Isolation is a tricky feeling to capture with a pop song perhaps because by the act of making a pop song you are willfully inviting other people into a certain aspect of your personal space. You may be writing about a song to say that surely no one, nowhere, has ever felt any more alone than you. Yet from the moment that that song was distributed, you have made a conscious decision to make a slight connection to another person. Even if the listener is experiencing the song in an empty room, and thinking that no one, nowhere has ever felt more alone than them.
Up All Night, the new album from Toronto based band The Airfields captures a very subtle sense of isolation that comes from a feeling of not really being isolated at all. Very few of these songs are about feeling like the loneliest person in the world, but rather the near misses that far to often occur when you reach outside of your safety zone to make a connection with another person. The song opens with the cleverly fatalistic, "Prisoners of Our Love." "Oh, fly away," the narrator sings, "You'll be back, we'll remain, prisoners of... prisoners of... prisoners of our love." These oddly reassuring words are sung over an easy, resolved jangle that is promptly obliterated by the next track, "Never See You Smile."
In a way, you could almost compare the way this album unfolds to the way that a first conversation might unfold, the opener is friendly, relaxed, and clever. However, once you realize that the respective guard of each party may have been let down too much too early on, you present something a bit noisier to help recreate a bit of the distance that has been lost. Unexpected outros are included throughout the album to the fascinating effect of keeping the listener wholly engaged without allowing them to be absorbed by it. Kind of like the inevitable awkward pauses of a first conversation.
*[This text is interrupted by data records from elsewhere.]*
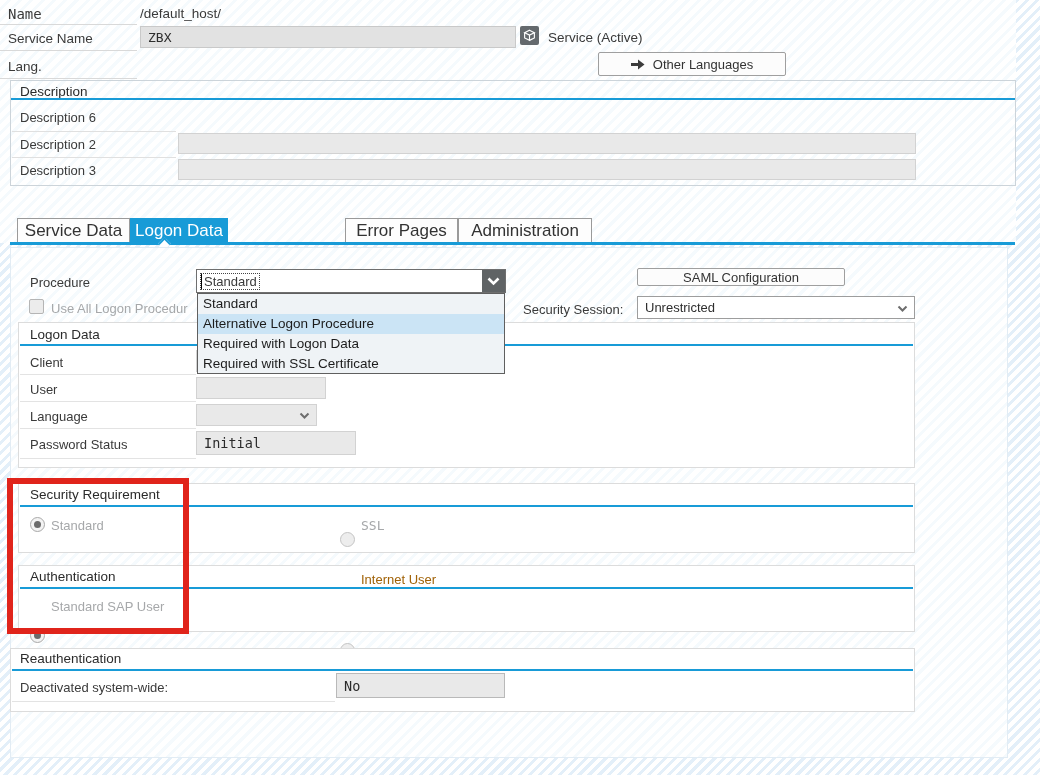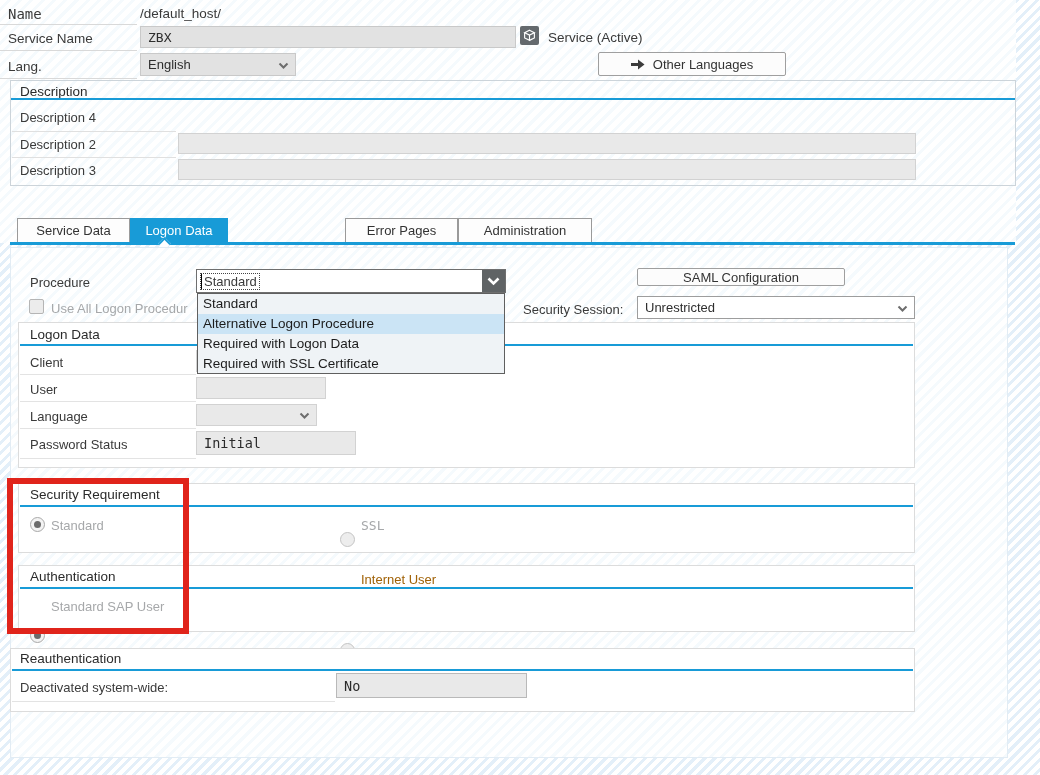--- a/index.html
+++ b/index.html
@@ -124,14 +124,6 @@
   <div class="abs sep" style="left:0; top:50px; width:137px;"></div>
 
   <div class="abs label" style="left:8px; top:59px; font-size:13.5px;">Lang.</div>
-  <div class="abs field" style="left:140px; top:53px; width:156px; height:23px; background:#e2e2e2;">
-    <span>English</span>
-    <span class="select-chevron">
-      <svg width="11" height="7" viewBox="0 0 11 7">
-          <path d="M1.5 1 L5.5 5 L9.5 1" stroke="#6d6d6d" stroke-width="2" fill="none"></path>
-        </svg>
-    </span>
-  </div>
   <div class="abs sep" style="left:0; top:78px; width:137px;"></div>
 
   <div class="abs btn" style="left:598px; top:52px; width:188px; height:24px; gap:8px;">

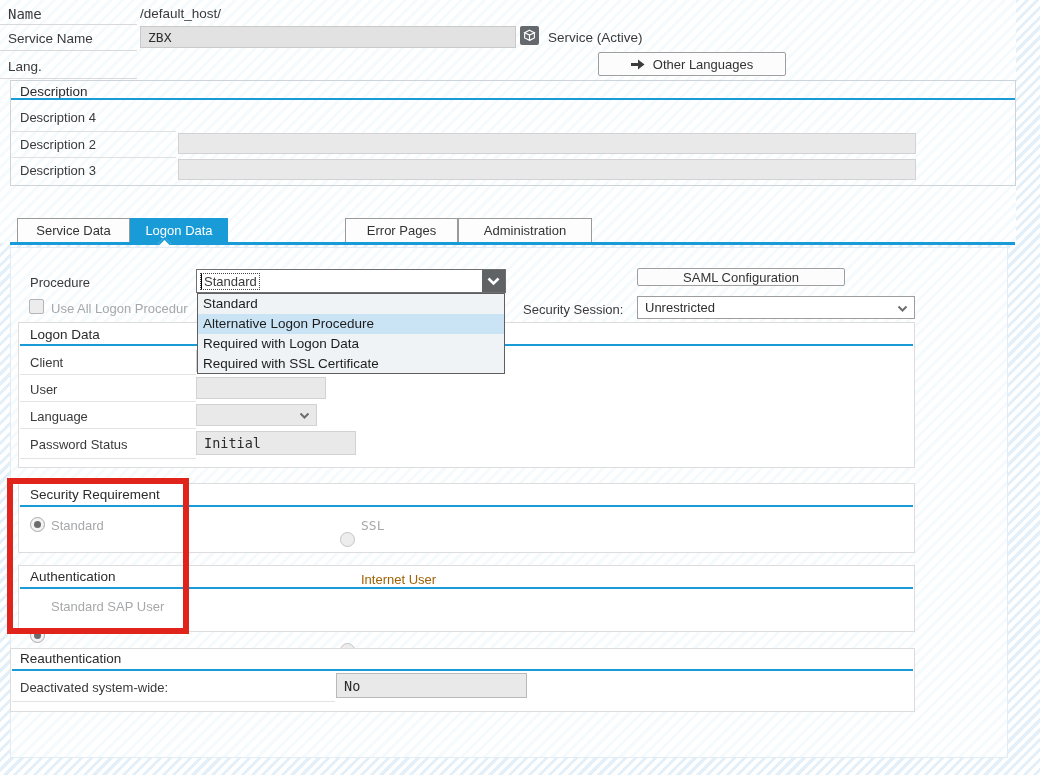--- a/index.html
+++ b/index.html
@@ -140,7 +140,7 @@
   <div class="abs section-title" style="left:20px; top:84px;">Description</div>
   <div class="abs blueline" style="left:11px; top:98px; width:1004px;"></div>
 
-  <div class="abs label" style="left:20px; top:110px;">Description 4</div>
+  <div class="abs label" style="left:20px; top:110px;">Description 6</div>
   <div class="abs sep" style="left:12px; top:131px; width:164px; background:#e0e0e0;"></div>
 
   <div class="abs label" style="left:20px; top:137px;">Description 2</div>

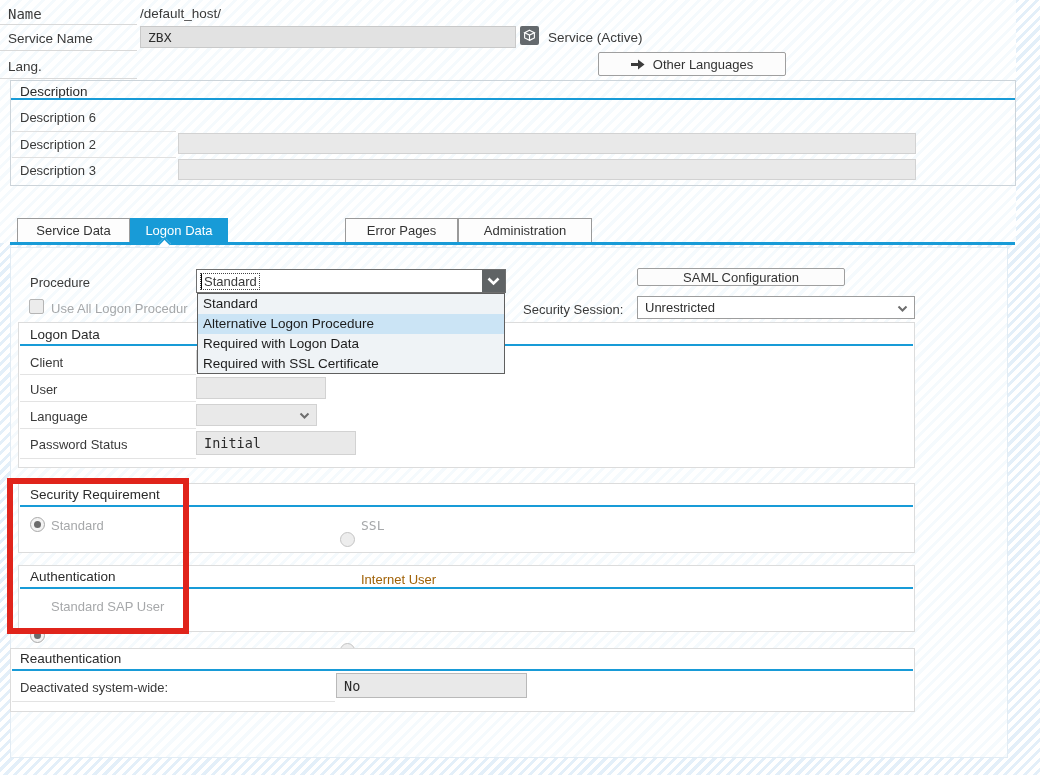--- a/index.html
+++ b/index.html
@@ -47,7 +47,7 @@
     position:absolute; top:218px; height:25px;
     background:#fdfdfd; border:1px solid #9a9a9a;
     display:flex; align-items:center; justify-content:center;
-    color:#333; font-size:13px;text-align:right;
+    color:#333; font-size:17px;text-align:right;
   }
   .tab.active { background:#189bd7; border-color:#189bd7; color:#fff; }
   .tabline { left:10px; top:242px; width:1005px; height:3px; background:#189bd7; }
"Icing, sugar," may be the best example of this, as isolating either the intro (though the song does reveal itself to be built around this very intricate intro,) or the outro could never prepare someone for the song that they encase. "I wait for you, I always do..." begins the lyric. I can't quite determine whether the song is about a failed relationship, or a relationship that was never able to get off of the ground. I suppose that you could consider the two things different versions of the same feeling. The longing for what could have been vs. the reality of what was lost. "Your headphones and songs how they push you along your lonely life, how I hope they give all you'd ever need to know," is the final message that the narrator chooses to send to the one he loves, or perhaps it's directed at himself, or both of them. Of course a pop song could never give you all you'd ever need to know, not even close. The narrator of the song is surely aware of this fact, but he also must be aware that for some people it's the only thing that they have the ability to know.
The recording quality throughout the entire album helps to add to this sense of distance, and subtle isolation with it's extended dreamy echo. And, ultimately, isn't that the best way to establish yourself in any kind of conversation?" Leaving most everyone that you meet wishing that they could know so much more.